By the turn of the 1970s, our hillside was a secondhand dealer’s paradise. Departing memsahibs had yard sales which were mopped clean by those looking for a deal. Looking back, I always had a soft spot for the king among these wheeler-dealers. At four feet nothing, wrapped in a tired suit – no doubt a relic exhumed from the past – meet Munna kabari.
‘With your talents,’ I teased him. ‘You should have been a wealthy man by now.’ ‘Belt up Saili Saab!’ He snapped: ‘It’s the curse of all card-players – we spend our lives in a futile wait for three aces to turn up!’ Today, there are hostelries in Mussoorie to which head the gaming addicts of northern India.
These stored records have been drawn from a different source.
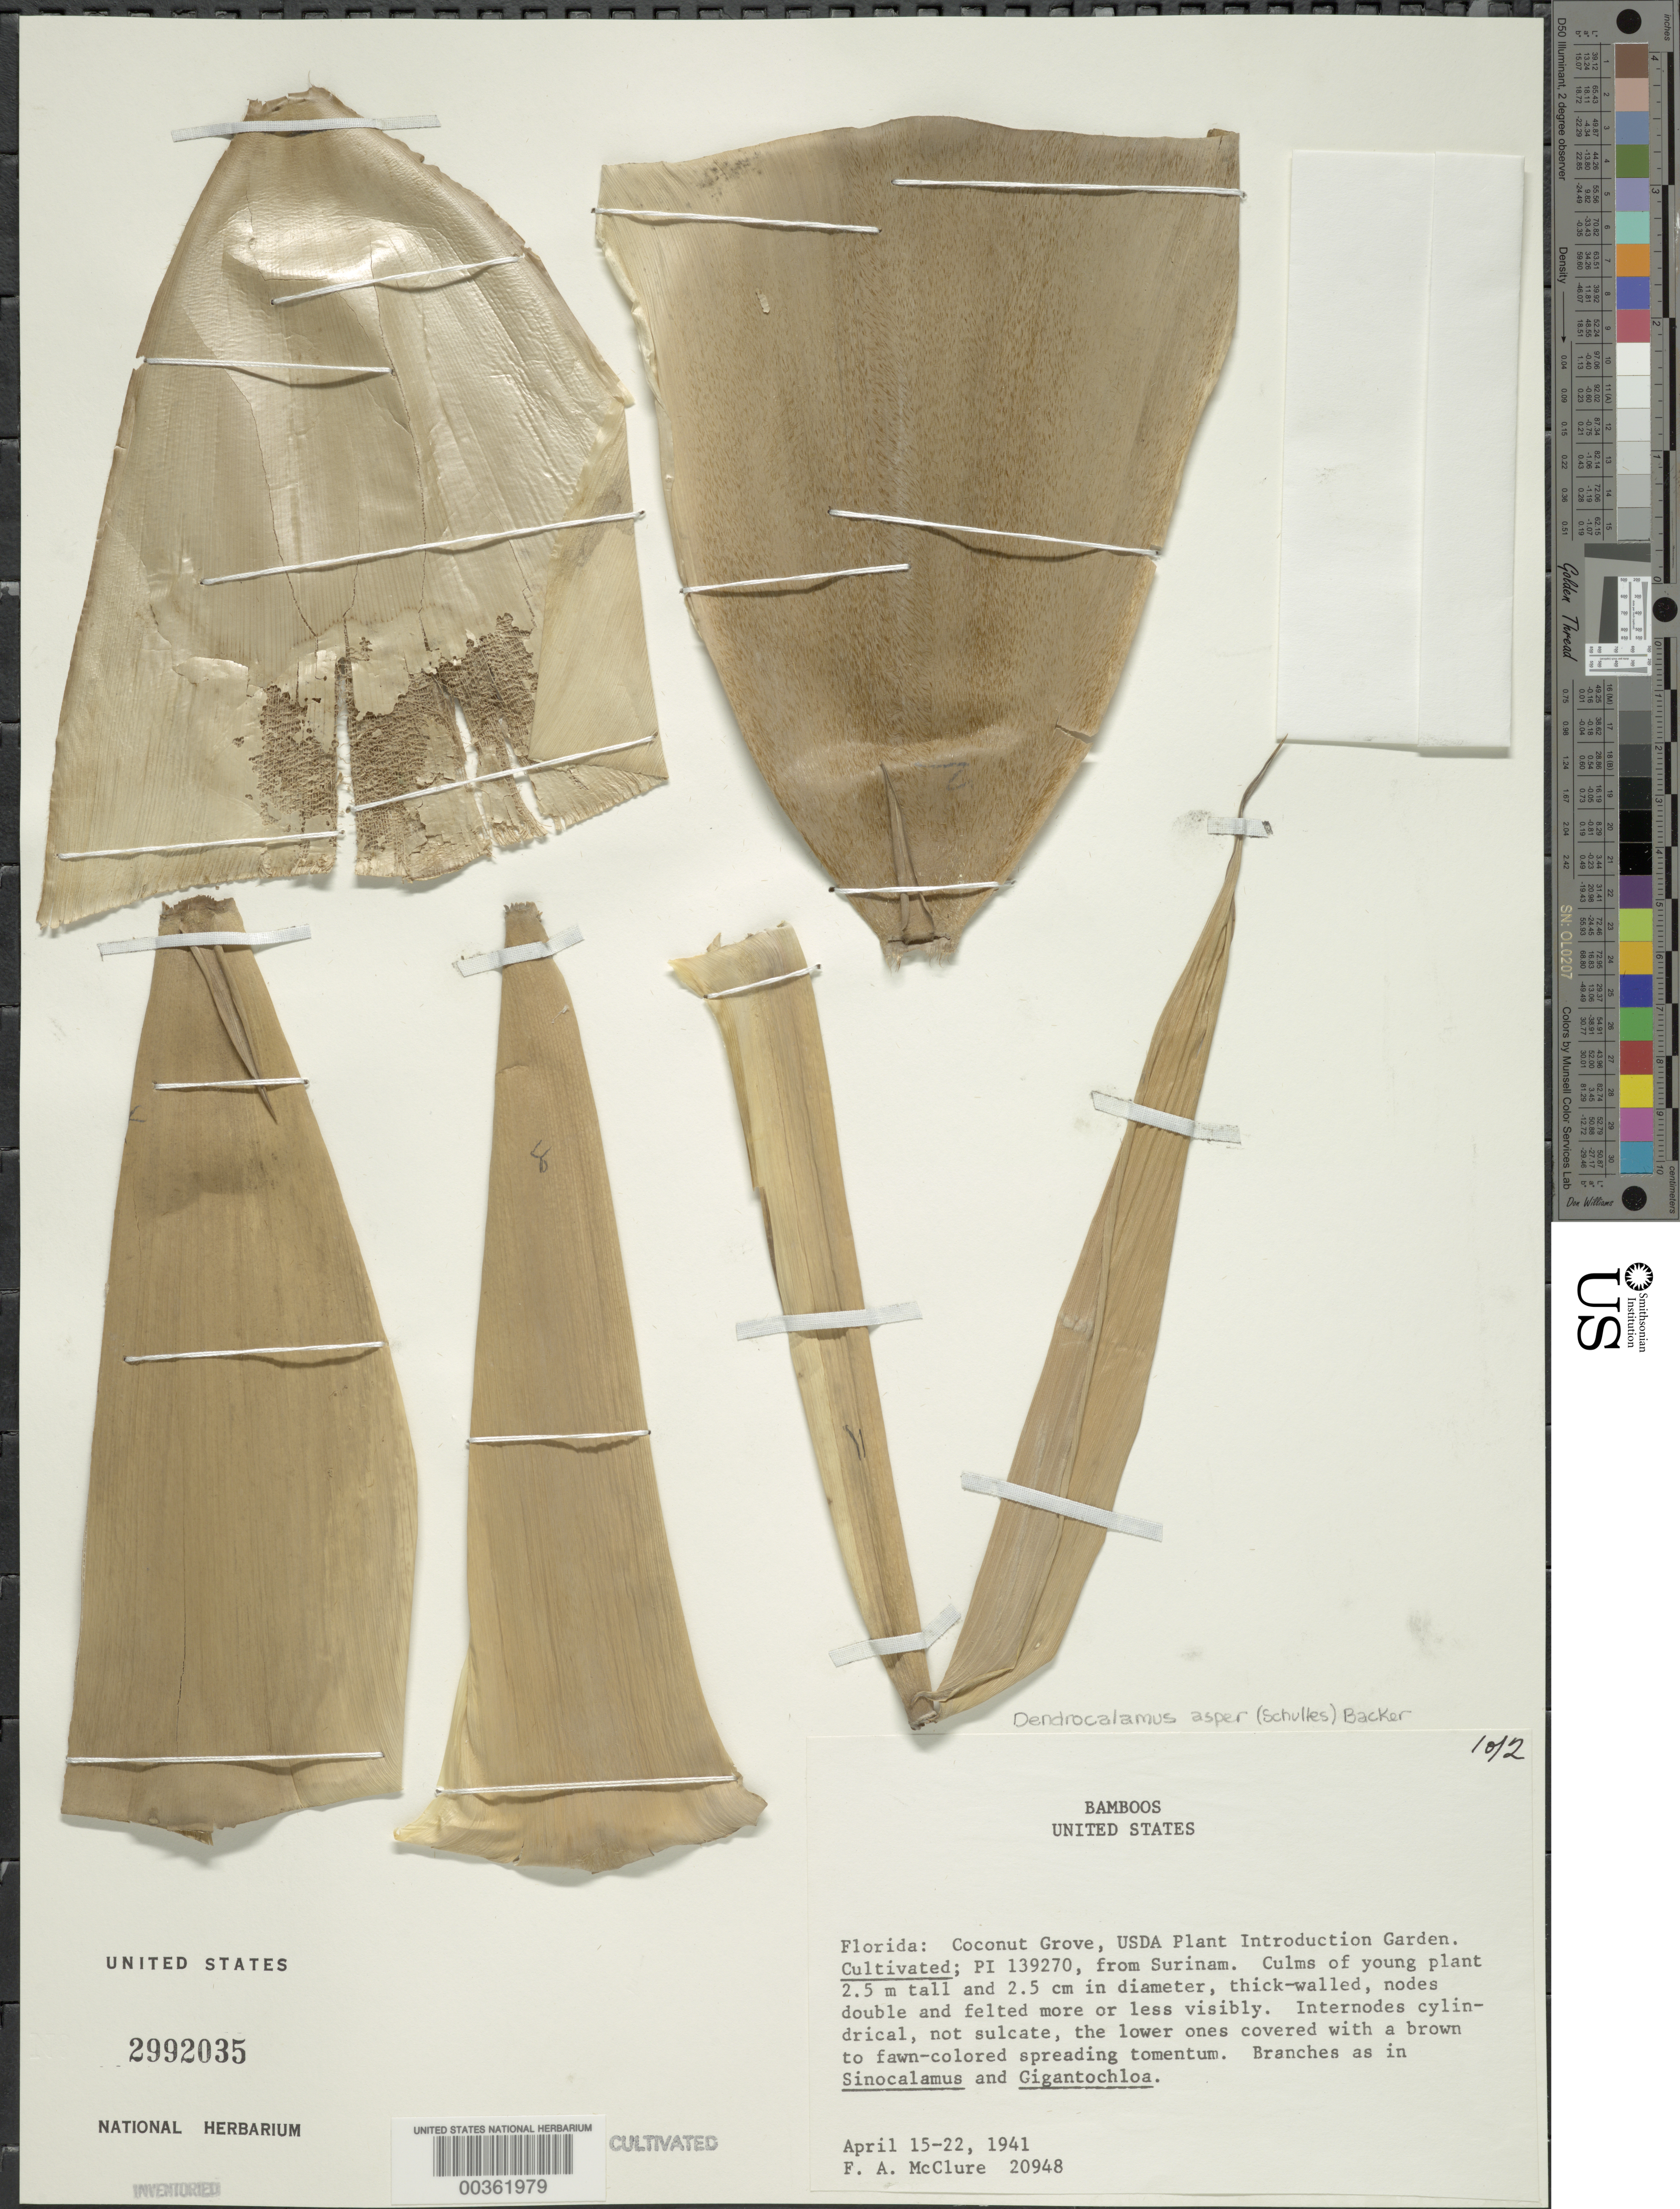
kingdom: Plantae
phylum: Tracheophyta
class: Liliopsida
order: Poales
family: Poaceae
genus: Dendrocalamus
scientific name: Dendrocalamus asper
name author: (Schult. & Schult. f.) Backer ex K. Heyne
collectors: F. A. McClure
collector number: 20948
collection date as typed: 15 Apr 1941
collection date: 1941-04-15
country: United States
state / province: Florida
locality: Coconut Grove, USDA, Plant Introduction Garden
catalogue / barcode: US 2992035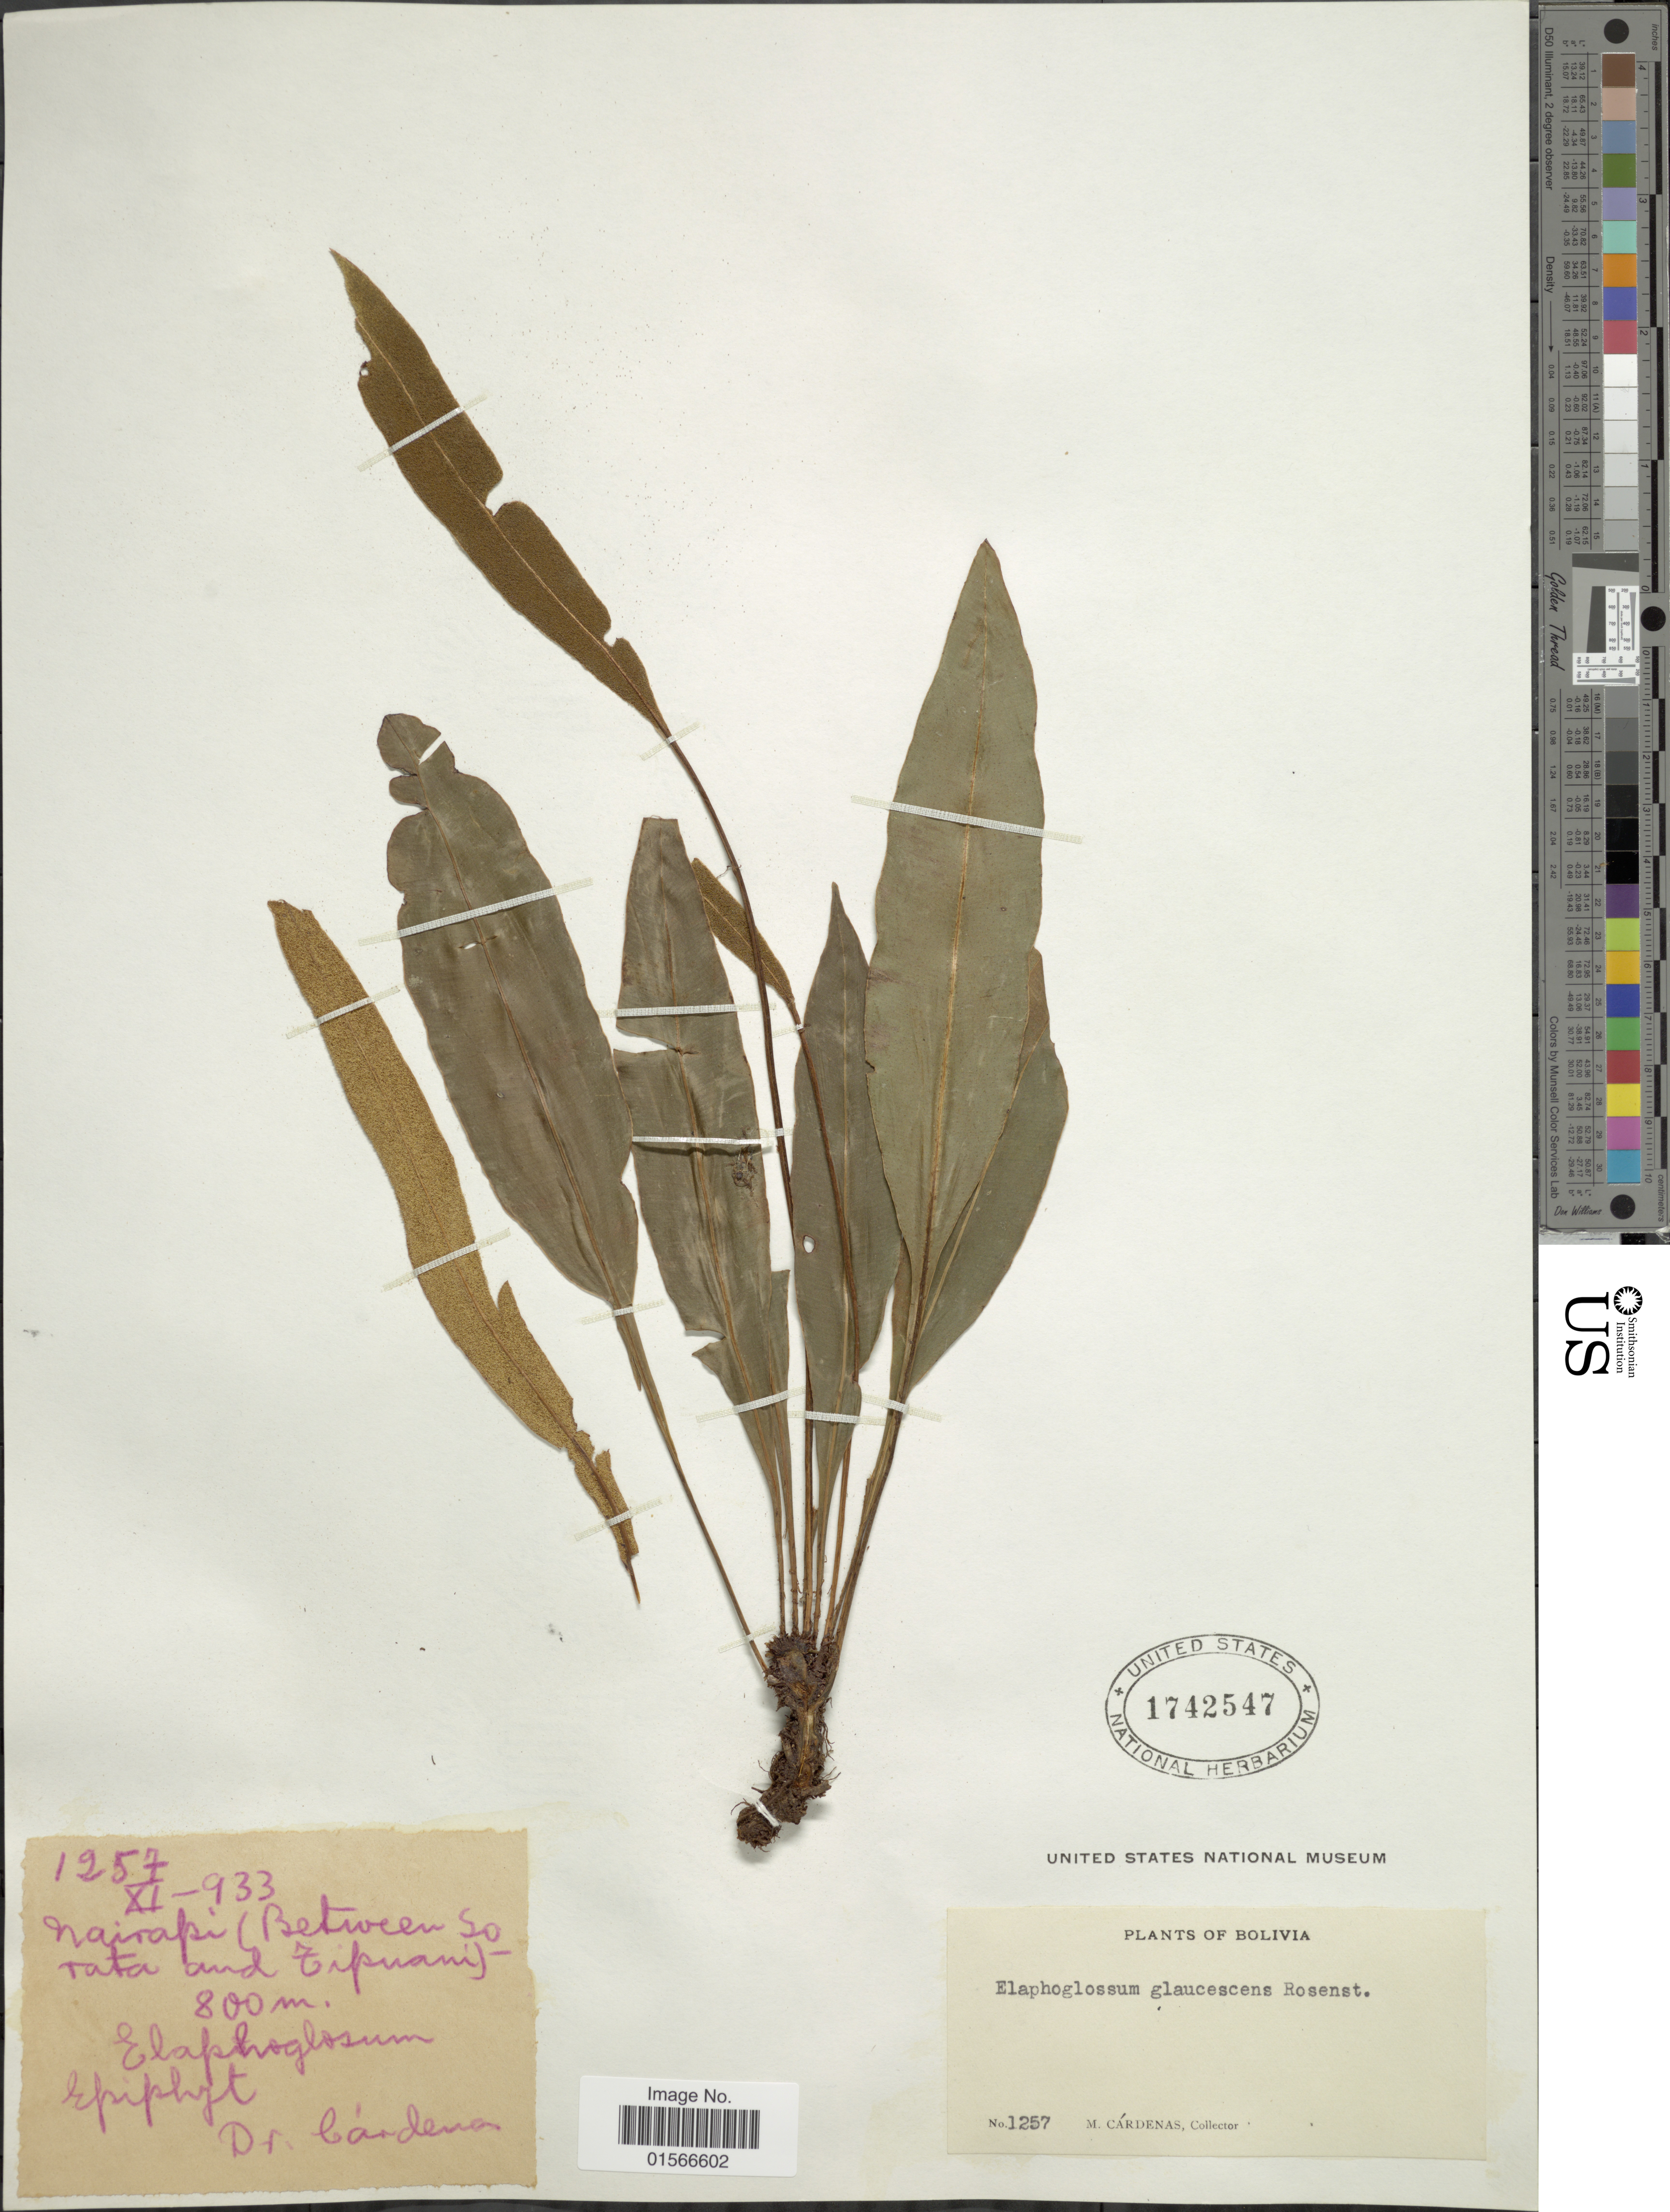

Once arrived, there is no break after the ladies have been shooed away with a ‘run-along-and-take-care-of-things’. The message is loud and clear: ‘Get lost!’ For our lusty specialists want a killing on the green baize.
There’s a secret here. Only half of Landour knows about it, while the other half keep their lips sealed. This hill station thrives on gambling. Anyway, after having finished trawling for junk, you would have found Munna lost in a game of rummy, paplu or seep in the bazaar, sheltering from the icy wind near an up-ended stool that served as a table – precarious as a house of cards. A quick shuffle and the race began. Just like it had on January 30, 1858, when the Australian author John Lang writing in Charles Dickens’ magazine Household Words, describes a walk to Suakholi, six miles away in the Rajah of Tehri’s territory, when he stumbled upon the largest gaming den north of Meerut: ‘In the hostelries or sarais, nautch-girls would dance the night away,’ as the rich and famous (out of Municipal Limits and the grip of the British Raj) gamed fortunes away.’
A hundred years down the road, the game continued at what I, for reasons of politeness and discretion, must only refer to as Chachi’s house. Amply endowed, chubby, fair, tawny-eyed she ran an open house for lovers of the pack of fifty-two. In a curtained sitting room above her provision store in the bazaar, where gaming lovers of all descriptions would gather hoping to make a killing. Only one problem though: whenever she got a bad hand, Chachi’s would let her pallu slip, distracting the players into losing a perfectly winnable hand.
When she passed away of ripe old age, I’m told, two of her admirers were inconsolable. Chacha puts his arms around them, tried to console them, whispering: ‘Come on! In a few months, I’ll marry again.’ ‘That’s all right for you,’ they cried, adding: ‘But what will we
do today?’ Later, I must admit that I wasn’t in the least surprised when in tribute to her manifold talents the entire bazaar downed its shutters for her funeral. Usually in life, after the last card is dealt, it can be a long wait for the three aces.